# WORK TASK A:
In the discussion of blank browser tabs below, how long does one commenter say a minimal installation with basic usability features takes to install?

Empty new tab in Firefox works great. There are also blank new tab extensions if you use Chrome.


What is exactly works great about it?

It is useless. Also this is what I have to deal with instead of my homepage opened.

I cannot open my homepage from local file on a new tab and they do not fix it for years.

What should happen in their strange brains to understand that this is basic functionality and it is not working! If home page doesn't work the browser doesn't work.

Homepage from local file can be opened on a first tab. It is a bug if firefox can't do the same on a next tab. How difficult to comprehend this for firefox team?


Very few people use this feature. Seems understandable it is low priority. Firefox is open source, which is great because you can work on a fix since you seem to care more than anyone else.


I went through the hell of their system of bug reporting to report this bug. After some time they just deleted it stating it was re-assigned by some bright individual to some other bug that is not fixed for years. I argued that this bug is different but never got reply from that bright individual.

So why do you think that dealing with such bright individuals when I'll fix the bug would be a success story? I mean if the one in charge of the project opens a new tab that doesn't work properly and instead of fixing it this bright individual presumably goes along the lines you've described then what are the chances that my fix would be applied? If everything under control of such bright individuals that do not see it as a problem in the first place how working to support them is even justified ?


I, too, rely on a completely blank tab.

I've never seen a need for a "start" page. The context when I open a browser changes almost every time; I never follow a routine.


It's also yet another thing to set up again when you reinstall your OS. I do that not infrequently as it's faster than periodically uninstalling everything from the past year, like libraries, apt packages for one time needs, ect. A full refresh gets rid of even the stickiest configs that sometimes even purge and autoremove can't get at.

I've started to find that what's even better than a fully tricked out installation that's heavily customized, is an minimal installation with basic usability features you can install in 20 minutes.


I like having half a dozen frequently used sites on my start page, as a better bookmark solution. Don't want a bar taking up screen real estate, but if I can click into my issue tracker, doc repo, email, etc from a new tab, that works great and then it goes away once I've loaded the site. Would be great if I could just have iframes of some of them (like the page listing all the timezones for my team so I know what time it is everywhere).


My start page url is about:blank


Yeah, I have never desired anything but about:blank.

# RECORDS FOR THIS TASK:
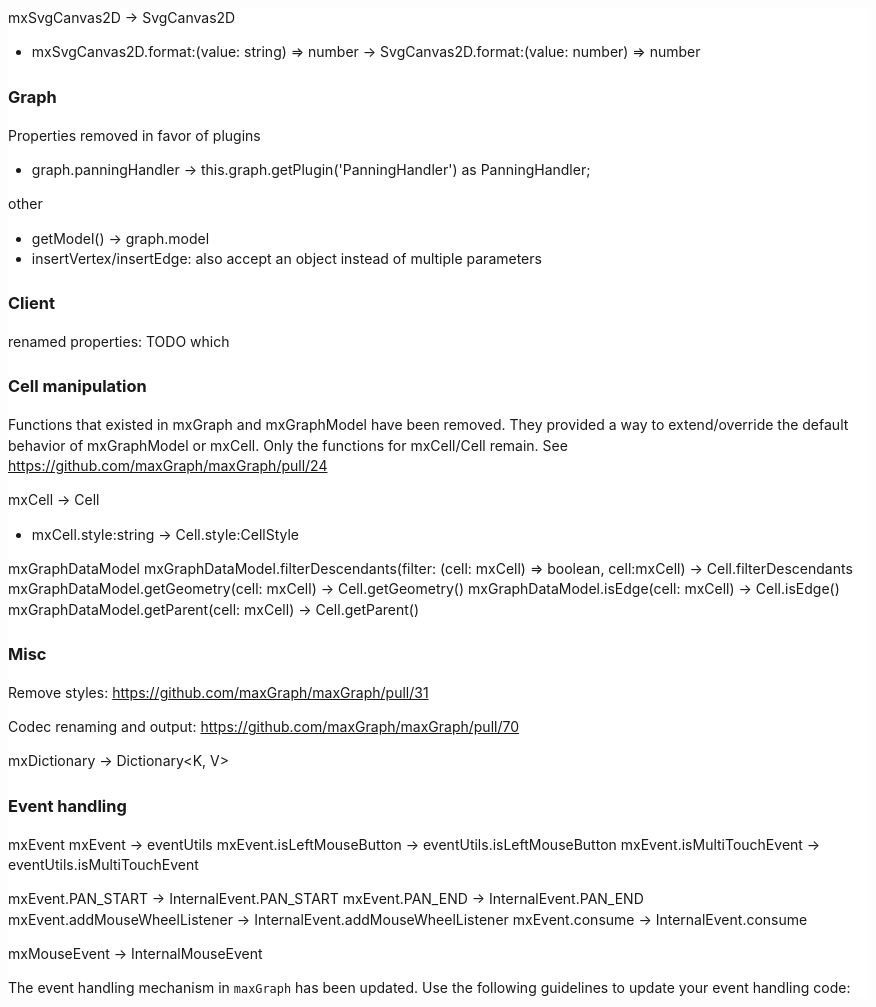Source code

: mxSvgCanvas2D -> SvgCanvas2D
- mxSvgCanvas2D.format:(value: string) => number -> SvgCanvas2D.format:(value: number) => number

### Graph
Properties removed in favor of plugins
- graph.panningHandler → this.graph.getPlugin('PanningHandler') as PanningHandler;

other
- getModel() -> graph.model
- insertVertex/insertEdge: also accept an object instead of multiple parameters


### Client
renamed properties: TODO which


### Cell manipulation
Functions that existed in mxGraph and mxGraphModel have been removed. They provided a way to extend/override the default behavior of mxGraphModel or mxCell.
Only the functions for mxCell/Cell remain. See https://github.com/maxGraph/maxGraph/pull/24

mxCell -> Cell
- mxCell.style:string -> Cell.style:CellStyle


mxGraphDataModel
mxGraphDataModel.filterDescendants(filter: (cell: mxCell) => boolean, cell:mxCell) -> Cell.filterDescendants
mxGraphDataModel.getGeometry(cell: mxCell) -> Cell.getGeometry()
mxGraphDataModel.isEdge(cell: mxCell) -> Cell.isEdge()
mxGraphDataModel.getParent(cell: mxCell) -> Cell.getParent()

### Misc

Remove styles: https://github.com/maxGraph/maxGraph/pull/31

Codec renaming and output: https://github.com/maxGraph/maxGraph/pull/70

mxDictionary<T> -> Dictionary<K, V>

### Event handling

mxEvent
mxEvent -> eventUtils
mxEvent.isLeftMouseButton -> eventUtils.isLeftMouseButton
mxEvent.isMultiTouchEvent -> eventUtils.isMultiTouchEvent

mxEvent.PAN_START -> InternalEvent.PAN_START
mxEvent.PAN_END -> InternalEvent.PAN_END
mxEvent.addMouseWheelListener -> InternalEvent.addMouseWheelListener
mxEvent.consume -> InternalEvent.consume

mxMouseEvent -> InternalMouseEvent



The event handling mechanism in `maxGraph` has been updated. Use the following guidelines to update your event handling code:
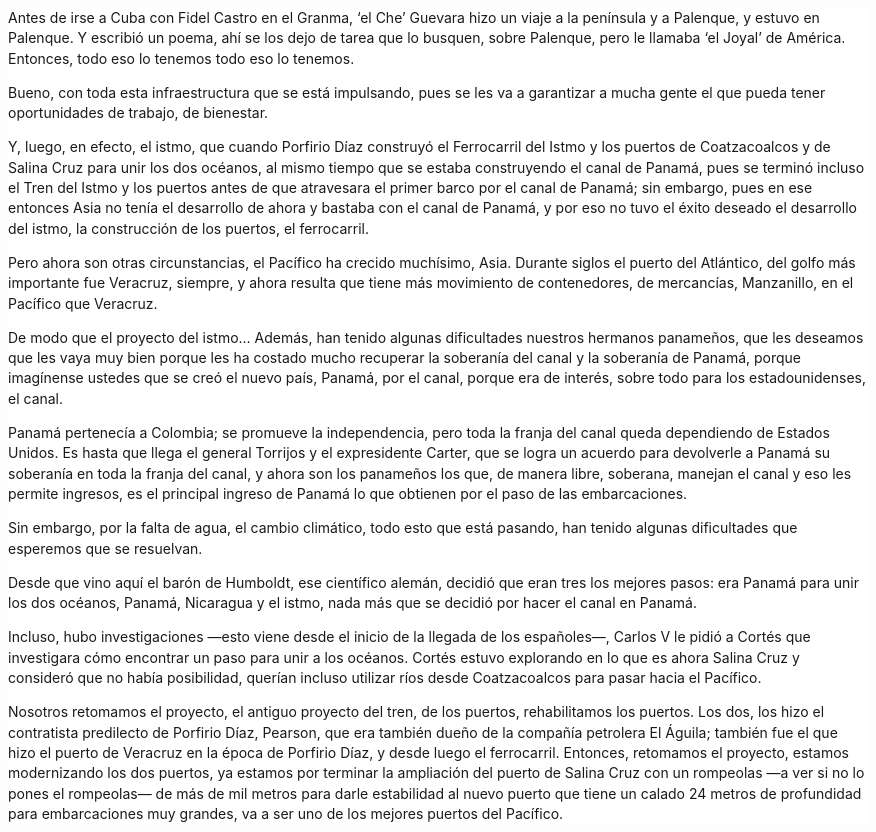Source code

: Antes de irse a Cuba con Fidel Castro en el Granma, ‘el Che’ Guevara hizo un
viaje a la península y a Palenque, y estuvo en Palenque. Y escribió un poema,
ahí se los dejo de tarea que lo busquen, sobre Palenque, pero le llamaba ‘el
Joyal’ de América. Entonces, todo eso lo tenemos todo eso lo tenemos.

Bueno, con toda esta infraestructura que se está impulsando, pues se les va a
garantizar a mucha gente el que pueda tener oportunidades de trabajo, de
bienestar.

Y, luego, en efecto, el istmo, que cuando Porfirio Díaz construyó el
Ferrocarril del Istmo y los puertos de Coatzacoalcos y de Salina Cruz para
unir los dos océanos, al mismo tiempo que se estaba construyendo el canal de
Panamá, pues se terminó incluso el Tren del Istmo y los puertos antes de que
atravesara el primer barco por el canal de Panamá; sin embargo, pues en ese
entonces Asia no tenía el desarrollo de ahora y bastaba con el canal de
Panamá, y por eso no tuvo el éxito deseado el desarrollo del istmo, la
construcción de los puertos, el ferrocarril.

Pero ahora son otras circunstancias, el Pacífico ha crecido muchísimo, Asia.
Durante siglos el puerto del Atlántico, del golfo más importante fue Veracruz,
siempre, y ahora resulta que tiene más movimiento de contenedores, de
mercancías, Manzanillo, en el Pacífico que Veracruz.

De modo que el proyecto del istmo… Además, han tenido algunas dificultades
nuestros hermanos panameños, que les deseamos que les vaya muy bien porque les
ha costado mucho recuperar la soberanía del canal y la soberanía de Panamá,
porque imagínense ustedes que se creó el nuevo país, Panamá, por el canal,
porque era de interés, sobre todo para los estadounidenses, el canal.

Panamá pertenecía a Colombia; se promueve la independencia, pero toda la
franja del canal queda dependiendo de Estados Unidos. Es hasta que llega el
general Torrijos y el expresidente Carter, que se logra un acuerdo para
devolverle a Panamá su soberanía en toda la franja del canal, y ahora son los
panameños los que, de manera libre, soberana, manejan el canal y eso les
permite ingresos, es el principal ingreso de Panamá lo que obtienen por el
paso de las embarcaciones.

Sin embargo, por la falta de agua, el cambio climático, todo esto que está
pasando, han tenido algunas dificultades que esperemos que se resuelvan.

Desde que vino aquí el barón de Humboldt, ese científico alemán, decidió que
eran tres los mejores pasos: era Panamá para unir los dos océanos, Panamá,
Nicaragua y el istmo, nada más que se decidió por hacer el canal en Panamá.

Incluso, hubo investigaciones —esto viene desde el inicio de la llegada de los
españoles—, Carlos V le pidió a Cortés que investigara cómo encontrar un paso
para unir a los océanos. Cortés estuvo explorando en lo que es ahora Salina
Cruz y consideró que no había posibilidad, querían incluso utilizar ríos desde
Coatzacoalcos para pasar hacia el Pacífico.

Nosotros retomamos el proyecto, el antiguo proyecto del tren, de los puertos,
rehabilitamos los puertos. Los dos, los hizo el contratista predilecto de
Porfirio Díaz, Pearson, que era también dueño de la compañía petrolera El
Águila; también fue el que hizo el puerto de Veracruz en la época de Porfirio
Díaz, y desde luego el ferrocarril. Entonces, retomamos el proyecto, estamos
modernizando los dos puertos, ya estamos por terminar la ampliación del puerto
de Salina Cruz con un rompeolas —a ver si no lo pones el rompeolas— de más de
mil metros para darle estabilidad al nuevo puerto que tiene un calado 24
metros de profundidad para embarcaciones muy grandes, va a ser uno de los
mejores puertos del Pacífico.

* * *

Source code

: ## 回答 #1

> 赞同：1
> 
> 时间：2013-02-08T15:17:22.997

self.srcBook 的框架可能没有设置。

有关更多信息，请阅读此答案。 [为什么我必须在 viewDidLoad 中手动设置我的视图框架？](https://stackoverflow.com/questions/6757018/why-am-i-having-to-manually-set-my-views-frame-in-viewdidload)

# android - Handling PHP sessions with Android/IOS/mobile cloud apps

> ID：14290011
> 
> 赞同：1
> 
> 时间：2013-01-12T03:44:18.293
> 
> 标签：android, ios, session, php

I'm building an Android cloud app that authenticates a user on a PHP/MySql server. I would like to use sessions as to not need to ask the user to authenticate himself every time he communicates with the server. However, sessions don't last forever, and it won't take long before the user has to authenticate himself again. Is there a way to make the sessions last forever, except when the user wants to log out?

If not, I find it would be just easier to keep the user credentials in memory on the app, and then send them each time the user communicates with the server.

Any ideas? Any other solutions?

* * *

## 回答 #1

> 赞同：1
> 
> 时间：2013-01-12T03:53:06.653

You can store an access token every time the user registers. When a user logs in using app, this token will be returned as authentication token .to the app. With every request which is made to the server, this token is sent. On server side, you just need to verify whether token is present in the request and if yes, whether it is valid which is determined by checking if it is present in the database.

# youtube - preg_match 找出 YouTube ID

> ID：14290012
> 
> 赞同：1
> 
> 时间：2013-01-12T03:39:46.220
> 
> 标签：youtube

==

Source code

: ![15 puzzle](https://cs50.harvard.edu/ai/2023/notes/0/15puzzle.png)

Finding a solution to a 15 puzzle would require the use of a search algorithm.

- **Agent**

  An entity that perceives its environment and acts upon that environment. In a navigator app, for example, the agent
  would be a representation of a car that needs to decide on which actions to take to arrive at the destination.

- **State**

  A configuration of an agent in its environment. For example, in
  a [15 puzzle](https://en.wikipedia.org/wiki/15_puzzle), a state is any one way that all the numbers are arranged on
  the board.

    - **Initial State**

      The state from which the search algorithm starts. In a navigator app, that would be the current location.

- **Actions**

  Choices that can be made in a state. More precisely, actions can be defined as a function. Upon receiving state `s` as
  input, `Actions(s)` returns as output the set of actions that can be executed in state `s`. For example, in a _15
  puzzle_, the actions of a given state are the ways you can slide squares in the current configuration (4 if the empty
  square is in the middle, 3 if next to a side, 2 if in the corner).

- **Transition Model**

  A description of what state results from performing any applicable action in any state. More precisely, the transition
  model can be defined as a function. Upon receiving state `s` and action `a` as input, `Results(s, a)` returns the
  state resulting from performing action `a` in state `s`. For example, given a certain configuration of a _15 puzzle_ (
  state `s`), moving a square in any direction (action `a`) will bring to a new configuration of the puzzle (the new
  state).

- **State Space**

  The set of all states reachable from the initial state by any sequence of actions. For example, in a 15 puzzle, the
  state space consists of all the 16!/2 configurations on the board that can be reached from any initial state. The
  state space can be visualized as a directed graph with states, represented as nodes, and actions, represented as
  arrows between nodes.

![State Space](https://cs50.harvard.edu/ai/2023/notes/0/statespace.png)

# WORK TASK B:
Write out the lines of the records from the line containing "Desde que vino" up to and including the line containing "mejores puertos del Pacífico.".

# SOLUTION A:
20 minutes

# SOLUTION B:
Desde que vino aquí el barón de Humboldt, ese científico alemán, decidió que
eran tres los mejores pasos: era Panamá para unir los dos océanos, Panamá,
Nicaragua y el istmo, nada más que se decidió por hacer el canal en Panamá.

Incluso, hubo investigaciones —esto viene desde el inicio de la llegada de los
españoles—, Carlos V le pidió a Cortés que investigara cómo encontrar un paso
para unir a los océanos. Cortés estuvo explorando en lo que es ahora Salina
Cruz y consideró que no había posibilidad, querían incluso utilizar ríos desde
Coatzacoalcos para pasar hacia el Pacífico.

Nosotros retomamos el proyecto, el antiguo proyecto del tren, de los puertos,
rehabilitamos los puertos. Los dos, los hizo el contratista predilecto de
Porfirio Díaz, Pearson, que era también dueño de la compañía petrolera El
Águila; también fue el que hizo el puerto de Veracruz en la época de Porfirio
Díaz, y desde luego el ferrocarril. Entonces, retomamos el proyecto, estamos
modernizando los dos puertos, ya estamos por terminar la ampliación del puerto
de Salina Cruz con un rompeolas —a ver si no lo pones el rompeolas— de más de
mil metros para darle estabilidad al nuevo puerto que tiene un calado 24
metros de profundidad para embarcaciones muy grandes, va a ser uno de los
mejores puertos del Pacífico.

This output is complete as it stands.